As distributed systems grow in complexity, managing and analyzing logs becomes a crucial part of maintaining observability, performance, and security. Traditional logging approaches often fail to scale with modern cloud-native workloads.

Enter Apache Pulsar and Elasticsearch — a powerful duo for building real-time log aggregation systems that can handle massive throughput while offering fast search and analytics.

In this blog, we’ll show how to build a scalable log aggregation pipeline using Pulsar as the log ingestion platform and Elasticsearch as the search and visualization engine.


Why Pulsar and Elasticsearch?

Apache Pulsar:

  • Pub-sub messaging with high throughput
  • Multi-tenancy and geo-replication
  • Tiered storage and backpressure handling
  • Native support for queue and topic-based ingestion

Elasticsearch:

  • Distributed search engine
  • Real-time log indexing and analytics
  • Kibana integration for visualization
  • JSON-friendly schema-less design

Together, they provide a pipeline that is:

  • Scalable and resilient
  • Real-time and searchable
  • Cloud-native and extensible

Architecture Overview

[Applications / Microservices]
↓
[Log Emitters: Fluent Bit / Filebeat / Custom]
↓
[Apache Pulsar Topics (logs)]
↓
[Pulsar IO Elasticsearch Sink Connector]
↓
[Elasticsearch]
↓
[Kibana Dashboards]

Step 1: Ingest Logs into Pulsar

You can emit logs to Pulsar using:

  • Fluent Bit with HTTP or Pulsar output plugin
  • Filebeat with Kafka → Pulsar bridge
  • Custom log appender (e.g., Log4j2 Pulsar Appender)

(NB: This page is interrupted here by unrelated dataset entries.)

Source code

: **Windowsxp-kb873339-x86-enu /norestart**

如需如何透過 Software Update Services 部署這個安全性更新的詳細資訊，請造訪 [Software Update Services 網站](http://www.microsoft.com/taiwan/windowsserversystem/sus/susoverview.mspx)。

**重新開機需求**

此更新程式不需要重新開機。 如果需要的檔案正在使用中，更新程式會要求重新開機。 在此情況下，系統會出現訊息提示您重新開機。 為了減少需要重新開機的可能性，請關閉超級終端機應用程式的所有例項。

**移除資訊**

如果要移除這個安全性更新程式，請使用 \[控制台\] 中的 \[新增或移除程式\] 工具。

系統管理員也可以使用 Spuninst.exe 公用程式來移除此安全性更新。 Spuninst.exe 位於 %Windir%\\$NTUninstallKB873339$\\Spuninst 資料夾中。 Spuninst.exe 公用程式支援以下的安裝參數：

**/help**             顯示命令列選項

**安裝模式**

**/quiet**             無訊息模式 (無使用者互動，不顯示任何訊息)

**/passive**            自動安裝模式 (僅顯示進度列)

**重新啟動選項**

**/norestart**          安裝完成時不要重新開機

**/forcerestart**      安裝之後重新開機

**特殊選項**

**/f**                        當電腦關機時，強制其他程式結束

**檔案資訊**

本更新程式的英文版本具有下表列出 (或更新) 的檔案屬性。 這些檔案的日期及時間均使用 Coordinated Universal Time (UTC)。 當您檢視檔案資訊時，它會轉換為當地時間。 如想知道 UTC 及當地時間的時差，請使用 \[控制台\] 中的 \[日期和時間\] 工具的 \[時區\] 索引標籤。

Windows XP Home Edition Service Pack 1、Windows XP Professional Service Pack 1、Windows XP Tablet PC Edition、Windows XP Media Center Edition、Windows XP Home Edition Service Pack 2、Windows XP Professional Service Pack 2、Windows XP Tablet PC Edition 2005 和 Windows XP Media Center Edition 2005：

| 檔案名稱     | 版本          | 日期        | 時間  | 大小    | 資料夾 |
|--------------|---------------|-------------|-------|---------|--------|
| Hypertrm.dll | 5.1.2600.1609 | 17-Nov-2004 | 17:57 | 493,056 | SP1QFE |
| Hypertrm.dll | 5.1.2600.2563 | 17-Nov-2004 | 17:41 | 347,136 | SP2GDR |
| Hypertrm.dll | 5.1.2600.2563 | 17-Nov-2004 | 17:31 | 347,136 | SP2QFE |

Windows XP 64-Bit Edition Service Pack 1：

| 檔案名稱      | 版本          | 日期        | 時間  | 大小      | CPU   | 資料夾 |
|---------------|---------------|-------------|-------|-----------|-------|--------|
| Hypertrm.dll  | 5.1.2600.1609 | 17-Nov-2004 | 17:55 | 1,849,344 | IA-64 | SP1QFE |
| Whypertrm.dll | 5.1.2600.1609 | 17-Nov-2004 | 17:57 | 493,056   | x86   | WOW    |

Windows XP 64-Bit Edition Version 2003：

Example using Pulsar HTTP Producer:

curl -X POST http://localhost:8080/admin/v3/persistent/public/default/logs \
-H "Content-Type: application/json" \
-d '{"level":"INFO", "msg":"User login successful", "service":"auth-service", "ts":"2024-04-13T10:15:00Z"}'

Step 2: Set Up the Pulsar Elasticsearch Sink Connector

Use Pulsar IO to push log messages to Elasticsearch automatically.

Deploy the connector:

bin/pulsar-admin sink create \
--archive connectors/pulsar-io-elastic-search-<version>.nar \
--sink-config-file es-sink-config.json \
--name elasticsearch-sink \
--inputs logs \
--sink-type elastic_search

Sample es-sink-config.json:

{
"elasticSearchUrl": "http://elasticsearch:9200",
"indexName": "logs-index",
"typeName": "_doc",
"username": "elastic",
"password": "changeme",
"schemaEnable": false,
"batchSize": 200
}

Step 3: Define Index Mappings in Elasticsearch (Optional)

Define a custom index mapping for structured logs:

PUT /logs-index
{
"mappings": {
"properties": {
"level": { "type": "keyword" },
"msg": { "type": "text" },
"service": { "type": "keyword" },
"ts": { "type": "date" }
}
}
}

This ensures optimized search performance and proper timestamp parsing.


Step 4: Visualize Logs in Kibana

  1. Launch Kibana and connect to your Elasticsearch instance
  2. Create an index pattern for logs-index
  3. Use the Discover tab to view live logs
  4. Build visualizations for error rates, service activity, and log levels

Real-World Use Cases

  • DevOps Monitoring: Track application errors, warnings, and slow requests
  • Security Analytics: Detect login anomalies, DDoS patterns
  • SRE Dashboards: Real-time latency breakdown and service traces
  • Compliance Auditing: Long-term retention and searchability of access logs

Performance and Scaling Tips

  • Enable Pulsar batching to reduce ingestion overhead
  • Use dedicated Pulsar topics per service or environment
  • Deploy multiple sink instances for parallel writes
  • Set index lifecycle policies in Elasticsearch to manage storage costs
  • Tune heap and indexing buffer sizes for high-throughput ingestion

Monitoring and Alerts

Monitor Pulsar and Elasticsearch using:

  • Prometheus + Grafana
  • Elastic APM
  • Pulsar Admin CLI
  • Log alerts via ElastAlert or Watcher

Set alerts for:

  • Spike in error logs
  • Services with no logs for extended periods
  • High indexing delay or search latency

Conclusion

Apache Pulsar and Elasticsearch offer a highly scalable, real-time solution for log aggregation, search, and visualization. By leveraging Pulsar IO connectors, structured log formats, and Elasticsearch analytics, you can build an end-to-end log observability stack that meets modern DevOps, SRE, and compliance needs.

This architecture scales from single microservices to global multi-tenant environments — giving you full control over your logs, from ingestion to insights.